● **WORK TASK**
For this listing, report how many lines contain the string "note", using only a number.

SUPPLIED INFORMATION below:

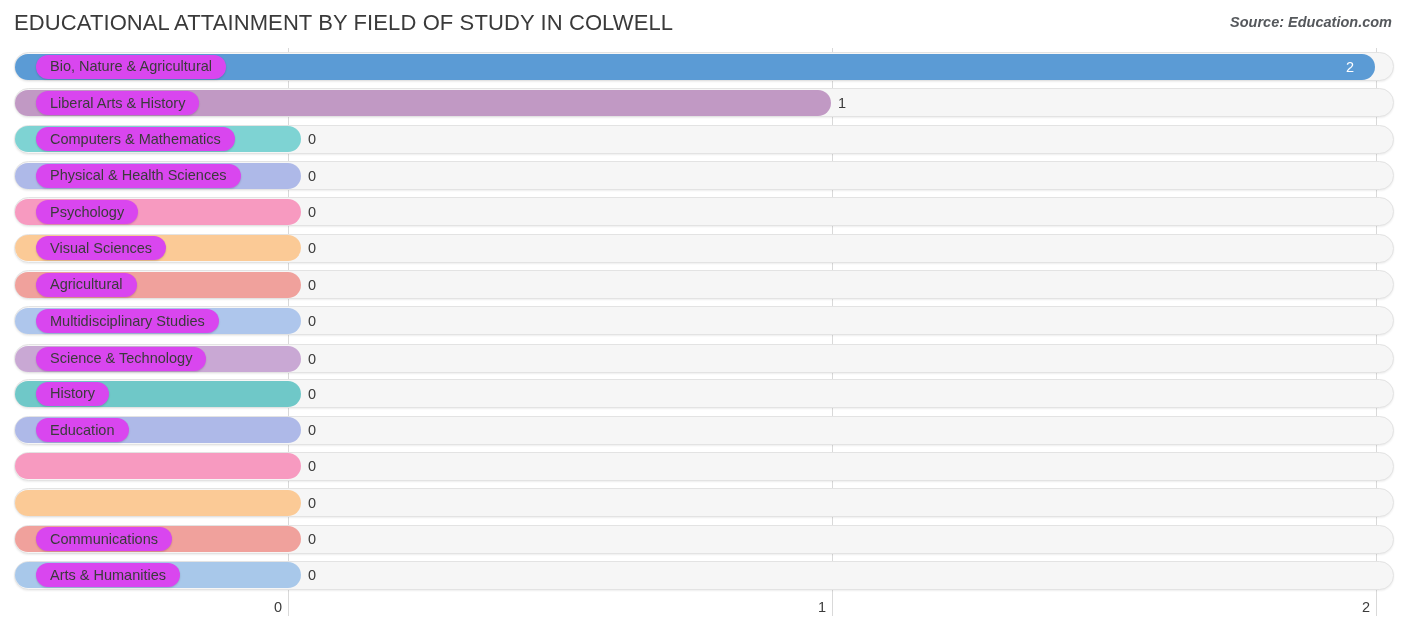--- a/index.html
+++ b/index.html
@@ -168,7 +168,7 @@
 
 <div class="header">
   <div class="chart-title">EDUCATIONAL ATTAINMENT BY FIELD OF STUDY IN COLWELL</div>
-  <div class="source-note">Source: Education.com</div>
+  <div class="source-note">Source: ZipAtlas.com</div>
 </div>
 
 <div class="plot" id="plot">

End of SUPPLIED INFORMATION.

● **ANSWER SECTION**
2